Miriam’s folly was to challenge the plan of God. She was older than Moses and the Lord had allowed her to have a restricted role in the leadership of Israel but she was limited in her place of authority. Challenging the role of Moses and using his marriage to an Egyptian woman was one of pride and arrogance. God spoke through Miriam but that was according to the manner chosen by the Lord. When she spoke against Moses she spoke against the will of God because the leadership of Moses was established through the will of God’s design without the intervention of human wisdom. Why should Miriam advocate discrediting the mind of the Lord and His design and purpose?

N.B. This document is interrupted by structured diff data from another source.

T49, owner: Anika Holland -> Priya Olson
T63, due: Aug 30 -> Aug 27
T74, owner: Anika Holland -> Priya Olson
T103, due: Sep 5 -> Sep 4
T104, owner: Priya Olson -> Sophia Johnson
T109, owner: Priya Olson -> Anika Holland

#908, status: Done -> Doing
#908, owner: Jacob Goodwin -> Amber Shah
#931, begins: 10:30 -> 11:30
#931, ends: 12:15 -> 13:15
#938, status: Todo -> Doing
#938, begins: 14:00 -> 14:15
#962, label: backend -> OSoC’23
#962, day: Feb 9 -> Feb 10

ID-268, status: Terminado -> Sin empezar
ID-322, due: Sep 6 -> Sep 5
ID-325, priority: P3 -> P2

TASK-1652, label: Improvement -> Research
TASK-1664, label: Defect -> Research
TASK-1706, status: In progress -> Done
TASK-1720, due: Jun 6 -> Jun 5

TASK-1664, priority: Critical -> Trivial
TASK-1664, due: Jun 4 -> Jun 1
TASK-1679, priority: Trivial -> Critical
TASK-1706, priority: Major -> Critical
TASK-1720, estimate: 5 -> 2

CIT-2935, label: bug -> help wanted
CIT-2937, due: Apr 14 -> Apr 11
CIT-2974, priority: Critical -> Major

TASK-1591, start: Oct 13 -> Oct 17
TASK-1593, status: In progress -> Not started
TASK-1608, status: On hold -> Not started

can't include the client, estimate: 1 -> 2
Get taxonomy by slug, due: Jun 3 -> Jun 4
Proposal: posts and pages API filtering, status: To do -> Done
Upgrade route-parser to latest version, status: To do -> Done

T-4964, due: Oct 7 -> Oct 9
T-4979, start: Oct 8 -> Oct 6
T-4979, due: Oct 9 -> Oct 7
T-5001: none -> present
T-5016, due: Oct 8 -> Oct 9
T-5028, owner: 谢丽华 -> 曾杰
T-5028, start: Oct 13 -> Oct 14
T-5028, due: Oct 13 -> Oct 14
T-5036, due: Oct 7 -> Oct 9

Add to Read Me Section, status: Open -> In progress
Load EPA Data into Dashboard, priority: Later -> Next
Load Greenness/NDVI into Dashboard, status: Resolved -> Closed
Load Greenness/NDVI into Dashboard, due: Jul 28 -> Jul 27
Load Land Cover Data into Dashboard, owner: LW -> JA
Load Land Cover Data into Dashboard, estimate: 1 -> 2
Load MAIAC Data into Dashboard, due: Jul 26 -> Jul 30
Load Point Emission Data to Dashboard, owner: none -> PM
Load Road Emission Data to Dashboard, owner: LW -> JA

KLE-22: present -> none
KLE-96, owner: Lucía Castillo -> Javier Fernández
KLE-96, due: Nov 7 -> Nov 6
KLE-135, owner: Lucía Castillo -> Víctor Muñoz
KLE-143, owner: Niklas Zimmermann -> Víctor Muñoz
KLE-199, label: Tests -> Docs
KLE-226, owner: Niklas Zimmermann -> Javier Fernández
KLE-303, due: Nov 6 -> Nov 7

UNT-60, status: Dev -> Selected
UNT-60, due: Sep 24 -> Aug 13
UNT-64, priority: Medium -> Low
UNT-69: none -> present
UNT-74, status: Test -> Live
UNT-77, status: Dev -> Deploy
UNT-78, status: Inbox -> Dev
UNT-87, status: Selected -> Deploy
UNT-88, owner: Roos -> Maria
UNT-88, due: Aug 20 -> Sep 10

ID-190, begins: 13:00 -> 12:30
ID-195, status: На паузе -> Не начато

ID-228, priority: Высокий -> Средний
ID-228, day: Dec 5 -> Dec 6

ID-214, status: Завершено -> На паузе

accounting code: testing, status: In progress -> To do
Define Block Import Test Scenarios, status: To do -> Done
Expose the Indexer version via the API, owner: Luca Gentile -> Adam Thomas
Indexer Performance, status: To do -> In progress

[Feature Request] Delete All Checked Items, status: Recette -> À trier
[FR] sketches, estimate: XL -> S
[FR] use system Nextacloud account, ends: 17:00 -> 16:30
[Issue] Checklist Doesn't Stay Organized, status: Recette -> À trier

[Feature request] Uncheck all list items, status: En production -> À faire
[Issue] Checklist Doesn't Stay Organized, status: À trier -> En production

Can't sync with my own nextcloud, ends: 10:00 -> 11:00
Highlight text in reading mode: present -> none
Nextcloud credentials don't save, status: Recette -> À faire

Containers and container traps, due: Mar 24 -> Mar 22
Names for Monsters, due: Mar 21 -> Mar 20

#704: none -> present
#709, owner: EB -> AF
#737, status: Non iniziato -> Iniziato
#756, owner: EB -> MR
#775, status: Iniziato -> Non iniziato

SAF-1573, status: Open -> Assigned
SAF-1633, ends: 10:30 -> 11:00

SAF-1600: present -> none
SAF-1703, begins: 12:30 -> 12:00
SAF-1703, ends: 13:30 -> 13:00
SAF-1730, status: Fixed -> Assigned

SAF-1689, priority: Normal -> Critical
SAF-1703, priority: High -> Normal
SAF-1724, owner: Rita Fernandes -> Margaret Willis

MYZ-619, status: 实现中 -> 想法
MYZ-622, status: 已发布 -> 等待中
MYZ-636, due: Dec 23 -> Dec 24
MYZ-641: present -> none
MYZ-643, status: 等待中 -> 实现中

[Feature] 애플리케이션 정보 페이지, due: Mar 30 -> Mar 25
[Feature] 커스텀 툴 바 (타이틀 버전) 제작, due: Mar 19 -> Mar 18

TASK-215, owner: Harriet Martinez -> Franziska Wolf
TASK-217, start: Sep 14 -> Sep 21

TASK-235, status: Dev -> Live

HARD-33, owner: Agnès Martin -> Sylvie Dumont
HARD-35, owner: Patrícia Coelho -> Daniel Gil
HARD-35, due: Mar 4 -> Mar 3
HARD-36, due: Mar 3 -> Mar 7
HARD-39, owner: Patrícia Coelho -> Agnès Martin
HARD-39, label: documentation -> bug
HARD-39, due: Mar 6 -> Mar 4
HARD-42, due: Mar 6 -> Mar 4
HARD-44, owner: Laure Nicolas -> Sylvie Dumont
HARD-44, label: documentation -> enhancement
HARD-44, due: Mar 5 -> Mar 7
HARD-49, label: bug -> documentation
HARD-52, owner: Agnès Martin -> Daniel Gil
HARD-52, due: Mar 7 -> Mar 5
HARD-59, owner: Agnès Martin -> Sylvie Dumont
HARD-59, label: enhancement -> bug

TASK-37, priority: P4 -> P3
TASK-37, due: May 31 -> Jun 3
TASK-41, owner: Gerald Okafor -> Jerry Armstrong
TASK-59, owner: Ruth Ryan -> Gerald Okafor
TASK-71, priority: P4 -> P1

God’s anger and subsequent punishment illustrate the futility of men to try and change the divine pattern of His word. In the New Testament church, the Lord has ordained men to serve as leaders of the church whether as shepherds of the flock or preachers of the word. The apostle Paul clearly defines the role of the woman in the leadership of the church as a restricted yet honorable role. They are not permitted to serve as shepherds or elders of the church and God forbids women from being preachers. This is in contrast to many in the religious world who, like Miriam, defy the word of God. Women are never denigrated by their place in the church as there is much work for them to do. Like Miriam, they have a role to fulfill within the confines of God’s authority. Leaving that role to pursue the course of human reasoning is the folly of Miriam. Sadly, it will not be leprosy that afflicts the rebellious spirit but the eternal wrath of God.